Oh, and one other bit of good news that I learned at this conference… there is an Lululemon showroom in Summerlin now.  That is so much closer and easier to get to than heading down the The Strip and visiting Fashion Show Mall (which I rarely do) to shop.  Of course, this could introduce me to an expensive habit… unless the showroom experience is so stripped down from the full store that it’s not really worth my time.  But I will be checking it out!


  1. Thanks for sharing all this information. It sounds like the conference was really interesting! I’ve been thinking of signing up for coaching training through RRCA, and this makes me want to do it even more.

    Also, that Bulgarian bag training video was insane! I can’t imagine doing any exercise like that. Oof!

    • I think you’d be a good coach. Kind of along the lines of where I am… I think you could help spread a message of positive body image and health coming from a different area than just numbers!

  2. I’ve been trying to think about what is different about exercising as a cancer survivor as opposed to exercising as someone who has never had cancer.
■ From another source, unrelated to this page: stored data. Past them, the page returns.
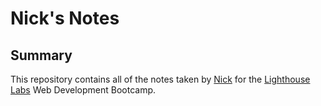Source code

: # Nick's Notes

## Summary
This repository contains all of the notes taken by [Nick](https://github.com/Juno-60) for the [Lighthouse Labs](https://www.lighthouselabs.ca/) Web Development Bootcamp.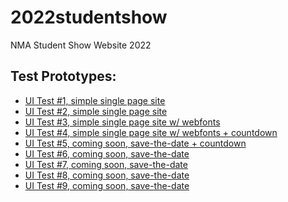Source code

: # 2022studentshow
NMA Student Show Website 2022

## Test Prototypes:
* [UI Test #1, simple single page site](https://newmediaarts.github.io/2022studentshow/prototypes/test1/)
* [UI Test #2, simple single page site](https://newmediaarts.github.io/2022studentshow/prototypes/test2/)
* [UI Test #3, simple single page site w/ webfonts ](https://newmediaarts.github.io/2022studentshow/prototypes/test3/)
* [UI Test #4, simple single page site w/ webfonts + countdown](https://newmediaarts.github.io/2022studentshow/prototypes/test4/)
* [UI Test #5, coming soon, save-the-date + countdown](https://newmediaarts.github.io/2022studentshow/prototypes/test5/)
* [UI Test #6, coming soon, save-the-date](https://newmediaarts.github.io/2022studentshow/prototypes/test6/)
* [UI Test #7, coming soon, save-the-date](https://newmediaarts.github.io/2022studentshow/prototypes/test7/)
* [UI Test #8, coming soon, save-the-date](https://newmediaarts.github.io/2022studentshow/prototypes/test8/)
* [UI Test #9, coming soon, save-the-date](https://newmediaarts.github.io/2022studentshow/prototypes/test9/)
<!-- * [UI Test #10, coming soon, save-the-date](https://newmediaarts.github.io/2022studentshow/prototypes/test10/) -->
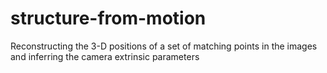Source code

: # structure-from-motion
Reconstructing the 3-D positions of a set of matching points in the images and inferring the camera extrinsic parameters

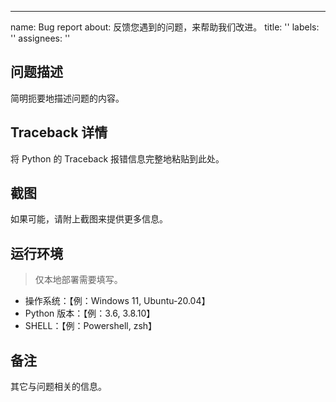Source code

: ---
name: Bug report
about: 反馈您遇到的问题，来帮助我们改进。
title: ''
labels: ''
assignees: ''



## 问题描述

简明扼要地描述问题的内容。

## Traceback 详情

将 Python 的 Traceback 报错信息完整地粘贴到此处。

## 截图

如果可能，请附上截图来提供更多信息。

## 运行环境

> 仅本地部署需要填写。

- 操作系统：【例：Windows 11, Ubuntu-20.04】
- Python 版本：【例：3.6, 3.8.10】
- SHELL：【例：Powershell, zsh】

## 备注

其它与问题相关的信息。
I really don’t think I do anything different than the other people who I exercise with. I’d be curious what they would teach in a cancer survivor exercise certification program. This sounds like an interesting conference, and the price definitely seems right. I’m glad you enjoyed it!

    • A lot of it is about knowing how to help people who are fresh out of treatment. Or taking note of things like measurements around the arms on patients who have had lymph nodes removed and if they swell too much, they need to back off. Also, things about what happened with their treatment. They talked a lot about breast cancer, so things that you discovered… about tightness in the chest after reconstruction, finding those spots and helping them to work on the flexibility/strength in those regions so they don’t develop imbalances in other areas from compensating. They mentioned the back is weakened after breast reconstruction too, and they encourage patients post-reconstruction to do little things like making sure they’re pulling their head back against the headrest in the car/desk chair or things like that, to work on keeping the back & back of neck engaged.